Yesterday I went to see some of the Alito hearings. Democracy in action. I came away with a taste for the circus it really is.
In the Hart building, next to Union Station, we are walked under escort to the public gallery in the room where the hearings are held.
The place is at the same time intimidating and quite disappointing. It is a small hall compared to what I had envisioned but the ambience is quite formal and deferent.
The press tables are almost all empty (Alito himself has finished to testify so most of the press is gone). One journalist is clearly getting bored. He is quite young, with wavy hair and a suit in which he seems uncomfortable. A large yawn, his mouth open and no attempt to cover it. His laptop is open in front of him and after another large yawn, he starts cruising the net. I can see the "Google" screen and what seems to be a sport page right after. Another yawn. A young woman strolls by and he becomes animated. Because of the hearing, they can't talk, at least not loudly and he proceeds to tell her what seems to be a funny story because his face is laughing in anticipation of the punch line. I can see him mouthing "Oh My God!" as their discussion ends. She leaves and he gets back to yawning. Several seats away a woman is reading the "Style" section of the Washington Post. The most impressive, though, is the clear power emanating from the senators. They are seating in leather chairs, while everybody else is seating on small, simple chairs. They are looking down at the witness table and their every whim is answered by their staffers sited behind them. One senator turns his head half an inch. This is enough to get a young man lean toward him immediately. The senator first covers the microphone that is right next to him before whispering to the young man that is now kneeling right behind him. I can see he is taking orders, nodding his head slightly as the senator is speaking.
At the end of the day, I see two staffers, bent under the weight of the heavy files they are carrying, walking in the wake of the senator's stride. He is really striking. Tall with magnificent white hair, he is walking erect, his head high, scanning the room at the same time. All in him say poise and power.

Saturday, January 07, 2006

Kneeling for praying

On a nice walk around town. I am on the phone with a friend while walking on 16th Street toward the White House.
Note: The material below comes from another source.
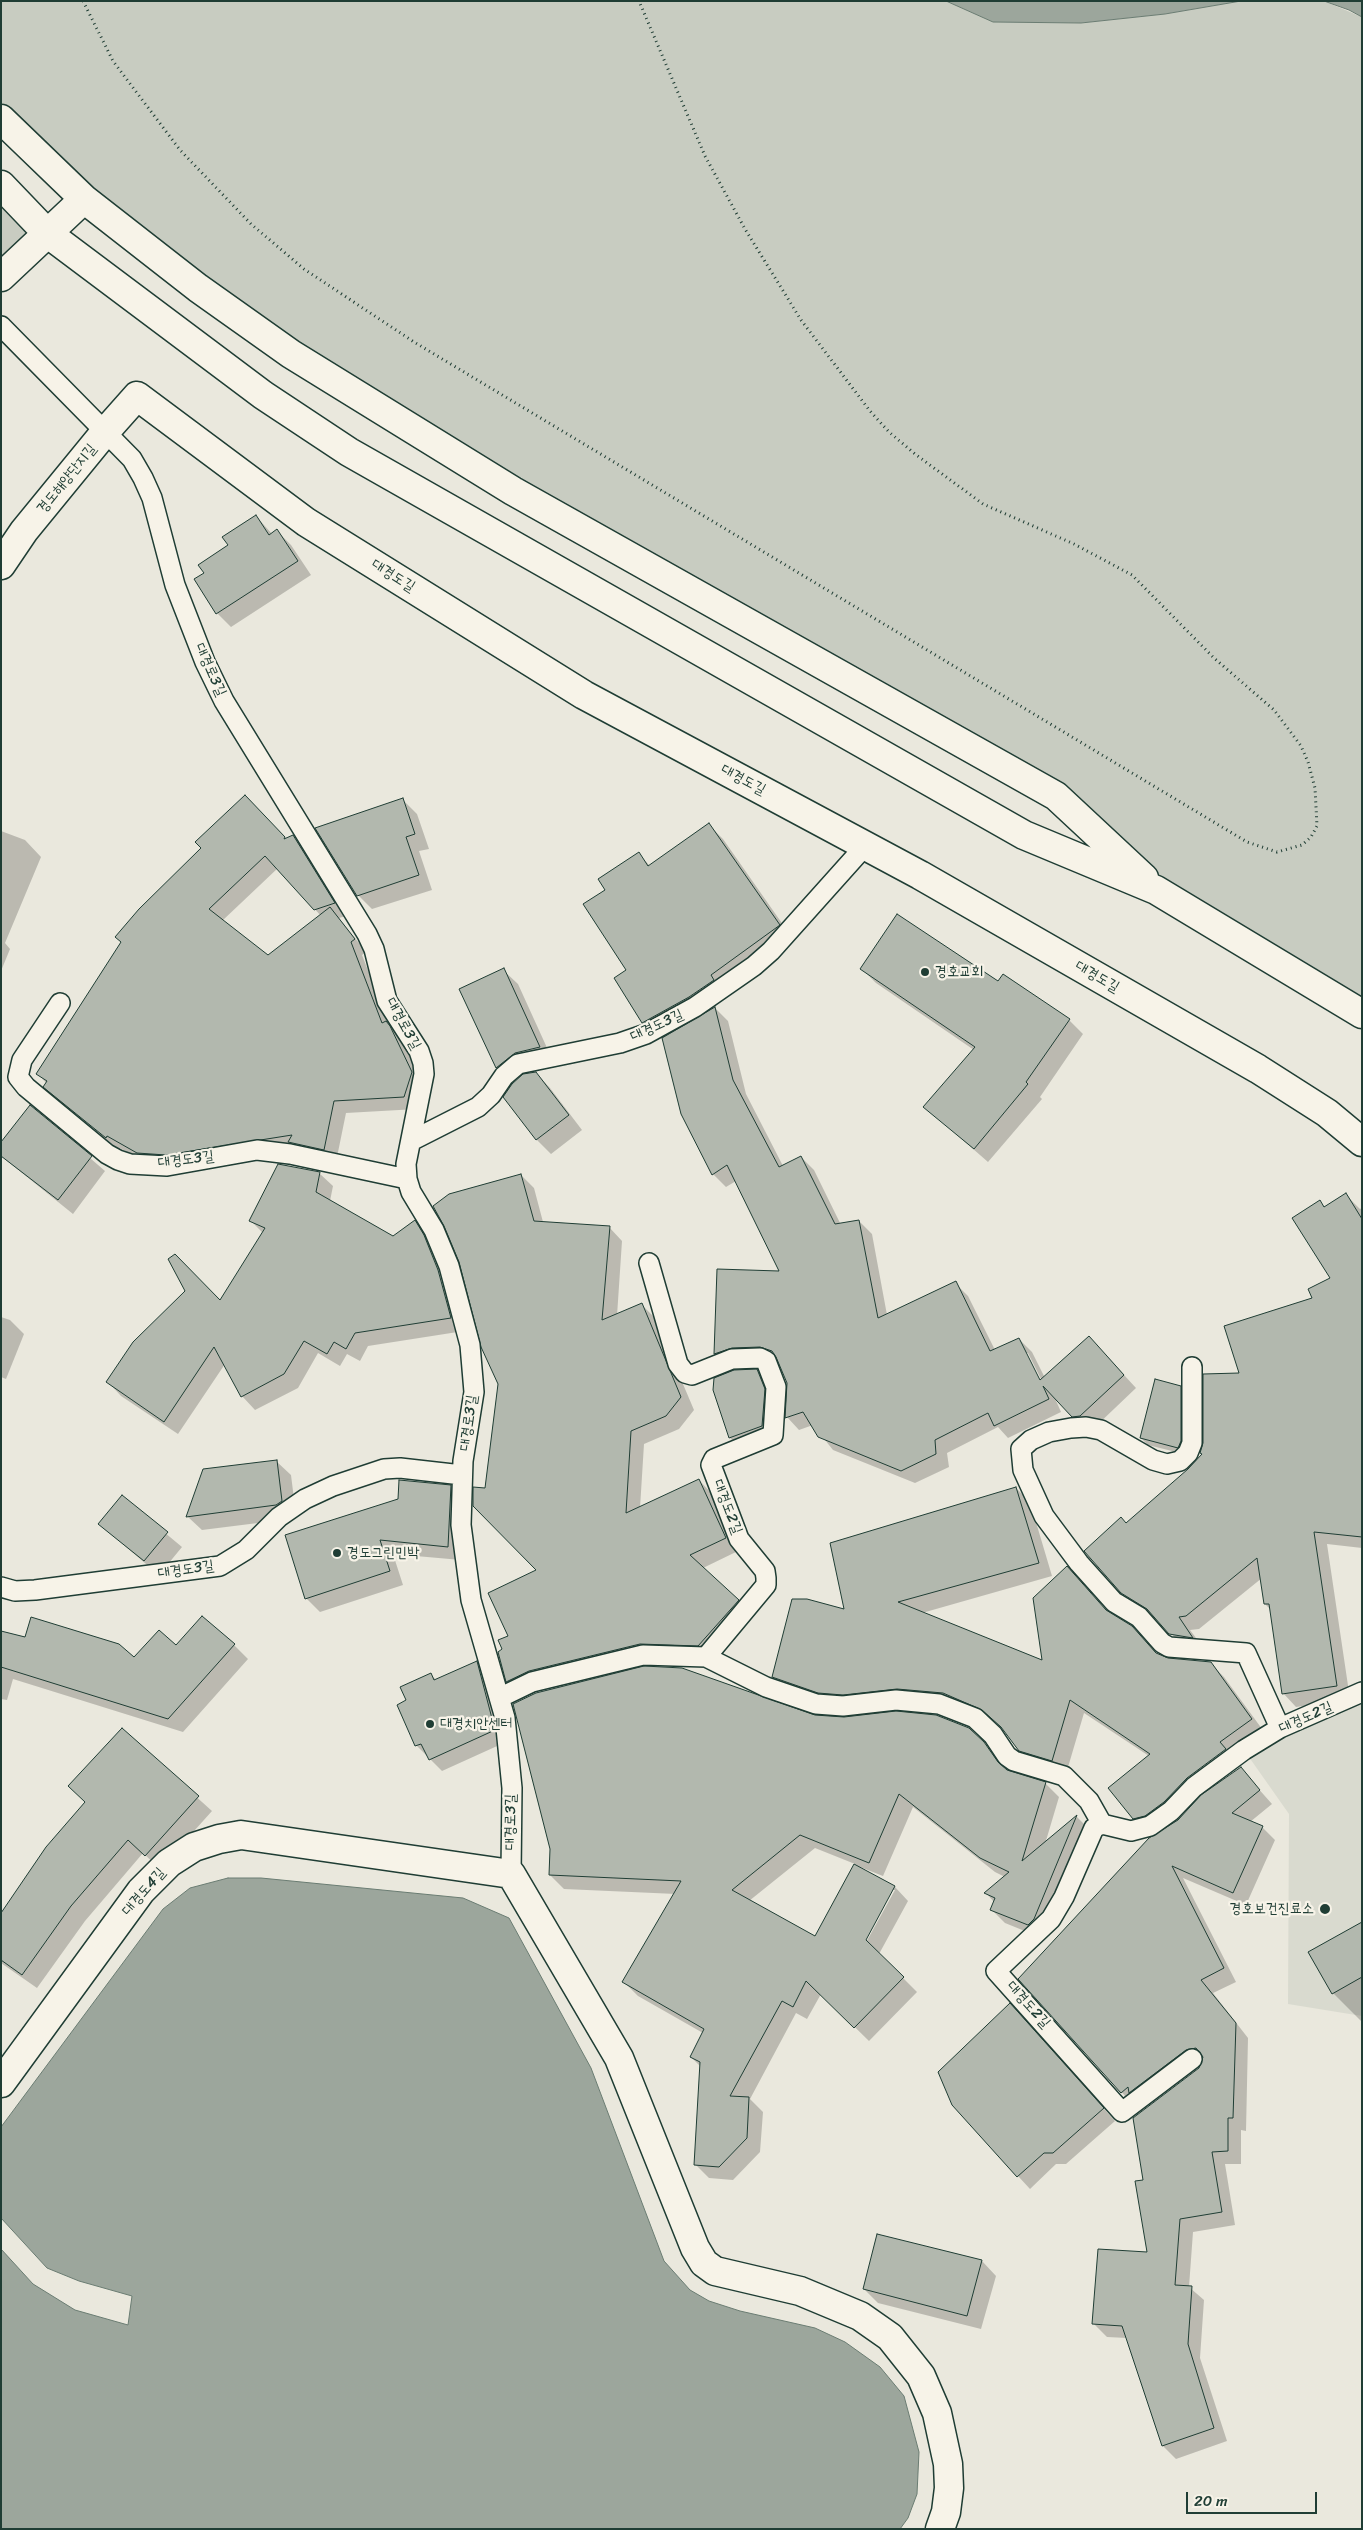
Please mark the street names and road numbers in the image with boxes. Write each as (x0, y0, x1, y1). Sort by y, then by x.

I am almost there when I notice the two young women kneeling on the sidewalk. They are both young, not older than 20. They are both wearing low-cut pants and light tops. Nothing to distinguish them from any teenagers, except that they are kneeling on the sidewalk. I am still on the phone so I can't ask any question or start a conversation so I look around and I realize that they are in front of the entrance of "Planned Parenthood", a pro-abortion advocacy group. I now can hear them muttering "Jesus" in a low voice prayer that sounds more like a song. This is Saturday so the building is closed and there is no one around. Praying with such fervor in front of an empty building.

Monday, January 02, 2006

Satellite year

At a party for the new year. The party is organized by the boyfriend of the roommate of a friend of a friend. I know almost nobody there. We arrive right before midnight and the place is packed. The basement is overflowing with people dancing to the rhythm of unfamiliar music. I will learn later that this is music is from Angola as most of the people in the house were either born there or have links to that country. There is serious dancing going on. It is 11:59 PM and I see everyone around me getting their cell phones out. It is a strange sight, everyone is still dancing but they're all looking at the cell phone in their hands. The moment their cell phone turns to midnight everyone shouts "Happy New Year!" Perfectly in sync, thanks to the cell phone satellite system.